Exercise description: Which lines of the entries contain the word "examined"? Please list them.

Provided data:
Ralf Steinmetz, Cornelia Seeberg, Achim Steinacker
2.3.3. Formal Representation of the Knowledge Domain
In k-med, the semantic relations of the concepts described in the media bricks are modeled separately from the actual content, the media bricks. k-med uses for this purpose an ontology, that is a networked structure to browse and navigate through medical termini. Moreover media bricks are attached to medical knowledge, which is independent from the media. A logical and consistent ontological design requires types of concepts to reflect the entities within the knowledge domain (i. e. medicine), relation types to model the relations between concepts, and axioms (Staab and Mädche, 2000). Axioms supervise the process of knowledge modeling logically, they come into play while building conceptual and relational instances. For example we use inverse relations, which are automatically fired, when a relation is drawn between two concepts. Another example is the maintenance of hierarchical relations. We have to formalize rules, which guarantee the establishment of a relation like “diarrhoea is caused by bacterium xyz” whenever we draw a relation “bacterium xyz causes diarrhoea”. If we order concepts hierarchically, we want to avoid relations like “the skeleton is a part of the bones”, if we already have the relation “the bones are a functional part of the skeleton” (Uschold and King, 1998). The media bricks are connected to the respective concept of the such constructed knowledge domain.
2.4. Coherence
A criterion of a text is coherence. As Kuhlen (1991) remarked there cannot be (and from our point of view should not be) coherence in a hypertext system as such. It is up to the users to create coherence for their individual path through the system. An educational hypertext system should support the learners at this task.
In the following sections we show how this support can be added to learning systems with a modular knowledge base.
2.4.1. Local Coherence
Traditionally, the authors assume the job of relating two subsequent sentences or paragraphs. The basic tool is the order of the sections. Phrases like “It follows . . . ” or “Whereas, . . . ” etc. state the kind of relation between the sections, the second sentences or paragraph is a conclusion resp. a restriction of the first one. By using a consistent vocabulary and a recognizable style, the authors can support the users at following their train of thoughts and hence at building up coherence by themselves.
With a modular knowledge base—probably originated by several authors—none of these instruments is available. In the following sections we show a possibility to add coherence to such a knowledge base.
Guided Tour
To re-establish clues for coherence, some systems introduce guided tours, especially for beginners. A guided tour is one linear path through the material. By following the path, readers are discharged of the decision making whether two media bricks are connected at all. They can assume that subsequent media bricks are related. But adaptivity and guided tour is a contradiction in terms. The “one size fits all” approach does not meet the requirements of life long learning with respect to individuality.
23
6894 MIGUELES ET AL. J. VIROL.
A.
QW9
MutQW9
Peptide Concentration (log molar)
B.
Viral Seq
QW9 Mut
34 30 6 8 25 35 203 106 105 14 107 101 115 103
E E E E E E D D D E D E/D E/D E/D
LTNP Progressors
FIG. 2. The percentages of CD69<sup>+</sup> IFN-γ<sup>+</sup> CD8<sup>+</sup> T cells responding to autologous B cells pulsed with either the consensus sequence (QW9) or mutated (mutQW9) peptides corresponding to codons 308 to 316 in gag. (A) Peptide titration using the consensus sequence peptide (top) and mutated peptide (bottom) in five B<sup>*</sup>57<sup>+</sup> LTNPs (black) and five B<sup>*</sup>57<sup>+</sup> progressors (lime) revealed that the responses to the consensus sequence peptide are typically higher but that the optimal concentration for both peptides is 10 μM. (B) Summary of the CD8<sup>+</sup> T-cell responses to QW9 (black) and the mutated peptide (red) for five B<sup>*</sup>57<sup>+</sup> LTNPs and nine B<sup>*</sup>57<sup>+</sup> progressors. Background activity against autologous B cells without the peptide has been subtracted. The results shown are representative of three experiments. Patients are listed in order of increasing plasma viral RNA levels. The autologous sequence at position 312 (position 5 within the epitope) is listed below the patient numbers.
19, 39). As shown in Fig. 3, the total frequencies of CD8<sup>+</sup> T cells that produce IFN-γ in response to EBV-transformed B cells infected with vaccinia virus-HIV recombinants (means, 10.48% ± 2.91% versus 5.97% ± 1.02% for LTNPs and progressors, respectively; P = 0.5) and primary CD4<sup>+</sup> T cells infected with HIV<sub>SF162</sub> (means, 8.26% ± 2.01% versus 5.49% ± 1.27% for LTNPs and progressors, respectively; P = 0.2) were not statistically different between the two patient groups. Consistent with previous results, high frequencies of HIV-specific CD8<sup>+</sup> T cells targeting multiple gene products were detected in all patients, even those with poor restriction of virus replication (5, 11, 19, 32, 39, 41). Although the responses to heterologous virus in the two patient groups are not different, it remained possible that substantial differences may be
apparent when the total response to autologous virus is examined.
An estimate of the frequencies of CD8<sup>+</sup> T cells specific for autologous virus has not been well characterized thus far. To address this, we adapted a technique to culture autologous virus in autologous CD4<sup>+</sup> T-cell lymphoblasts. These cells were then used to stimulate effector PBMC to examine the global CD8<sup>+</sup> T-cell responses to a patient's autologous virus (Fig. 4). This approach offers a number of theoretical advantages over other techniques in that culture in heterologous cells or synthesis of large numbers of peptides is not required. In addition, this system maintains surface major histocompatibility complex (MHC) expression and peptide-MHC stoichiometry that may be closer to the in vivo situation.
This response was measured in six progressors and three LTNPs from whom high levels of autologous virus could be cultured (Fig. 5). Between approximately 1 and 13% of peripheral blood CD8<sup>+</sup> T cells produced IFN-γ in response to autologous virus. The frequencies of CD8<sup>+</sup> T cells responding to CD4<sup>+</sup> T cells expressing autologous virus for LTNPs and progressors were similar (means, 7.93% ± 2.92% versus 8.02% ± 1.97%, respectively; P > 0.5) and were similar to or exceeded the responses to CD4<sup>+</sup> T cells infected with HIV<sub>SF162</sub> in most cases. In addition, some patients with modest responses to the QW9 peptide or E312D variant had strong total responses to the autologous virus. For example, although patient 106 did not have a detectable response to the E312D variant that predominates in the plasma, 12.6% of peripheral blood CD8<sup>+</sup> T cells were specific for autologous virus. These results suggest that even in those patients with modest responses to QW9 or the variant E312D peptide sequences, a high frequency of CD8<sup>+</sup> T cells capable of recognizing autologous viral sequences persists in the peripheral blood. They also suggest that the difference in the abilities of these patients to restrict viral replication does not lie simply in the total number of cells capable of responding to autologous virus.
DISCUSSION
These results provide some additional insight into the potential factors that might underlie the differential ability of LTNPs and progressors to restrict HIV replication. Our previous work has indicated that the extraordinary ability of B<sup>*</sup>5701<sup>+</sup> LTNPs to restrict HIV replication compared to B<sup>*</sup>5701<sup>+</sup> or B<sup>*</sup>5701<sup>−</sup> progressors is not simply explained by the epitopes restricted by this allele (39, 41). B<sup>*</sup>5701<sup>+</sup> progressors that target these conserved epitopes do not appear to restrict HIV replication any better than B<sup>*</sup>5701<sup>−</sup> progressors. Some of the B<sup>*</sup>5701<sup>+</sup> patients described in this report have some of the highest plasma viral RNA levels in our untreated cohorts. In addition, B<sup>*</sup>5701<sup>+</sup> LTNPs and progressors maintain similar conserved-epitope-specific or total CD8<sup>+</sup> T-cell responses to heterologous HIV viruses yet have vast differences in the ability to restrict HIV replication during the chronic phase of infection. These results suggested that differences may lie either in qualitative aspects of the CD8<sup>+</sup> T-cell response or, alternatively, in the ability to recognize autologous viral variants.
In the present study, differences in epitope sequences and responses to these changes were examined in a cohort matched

Your response:
apparent when the total response to autologous virus is examined.
In the present study, differences in epitope sequences and responses to these changes were examined in a cohort matched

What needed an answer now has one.